Posted by MikeCooper on February 6, 2009

Yesterday I wrote my first “Blog in Error”, and I’m feeling a bit sheepish about it. I’m not above sticking up my hand and saying I made the mistake, though, so here’s my post in an effort to set the record straight.

I signed up last week for a new online pronunciation site called Forvo.com. The idea is that people around the world can send in pronunciations of difficult or local words, and the community benefits as a result. I have access to the BBC’s own Pronunciation Unit, which is great, but it’s always useful to have something else up one’s sleeve for when they’re shut (which is outside office hours).

So, I registered with Forvo.com. I figured that as it grows, it could become a useful resource, and the website is friendly, clean and seems easy enough to use and contribute to.

Yesterday morning, out of the blue, I received a nice email from someone in Poland, called Anna, telling me how to pronounce the word “virtu”, complete with an MP3. Very useful to the guy (Andrew) who apparently wanted it; not so useful to me; but easy to delete, and I figured I must have received it thanks to my notification settings on the site.
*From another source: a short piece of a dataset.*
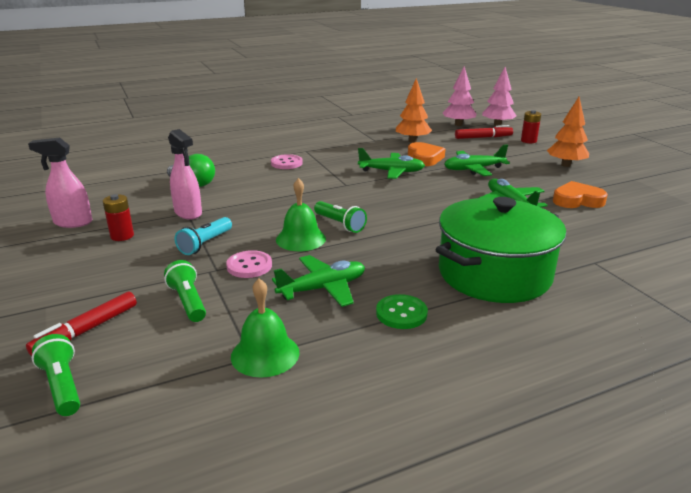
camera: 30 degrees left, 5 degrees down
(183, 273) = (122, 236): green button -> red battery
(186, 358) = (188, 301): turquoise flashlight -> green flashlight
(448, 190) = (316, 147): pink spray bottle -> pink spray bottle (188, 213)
This was my first mistake.

When I looked a bit closer, I noticed that the email was sent not only to me, but to “103 others”. Sure enough, in the “To:” field, there were the names and email addresses of 103 other people – some of whom I recognised as other voice talents, and whom I took to be other subscribers to Forvo’s service.

This was my second mistake, and an incorrect assumption on my part.

Sharing 103 people’s emails with each other without their permission is really bad, and I was incensed. How could Forvo have got such a basic thing so wrong? I posted about it here, but I shouldn’t have done until I was sure of what was going on. An email from Forvo later in the day denied that there was any connection with them, and this morning I received confirmation from the sender of the email that this was her mistake. This doesn’t explain how someone I’ve never dealt with, in Poland, has my details and everyone else’s, or why she thought it would be a good idea to write to 103 people and put them all in the the “To:” field for all to see, but that’s a separate issue and has nothing to do with Forvo.

I got it wrong, and I’m sorry for any confusion. Hopefully you can see why signing up for a site and then getting spam of a very specific and similar nature might lead me to the wrong conclusion, but that doesn’t excuse me. There was a correlation here, but no causation.  I’m very grateful to Forvo for their understanding, and I wish them every success with their venture. In fact, as a community effort it will do best if more people sign up, so here’s your chance.

To rephrase my original blog title, Forvo.com did not drop a clanger. I did. Lesson learned.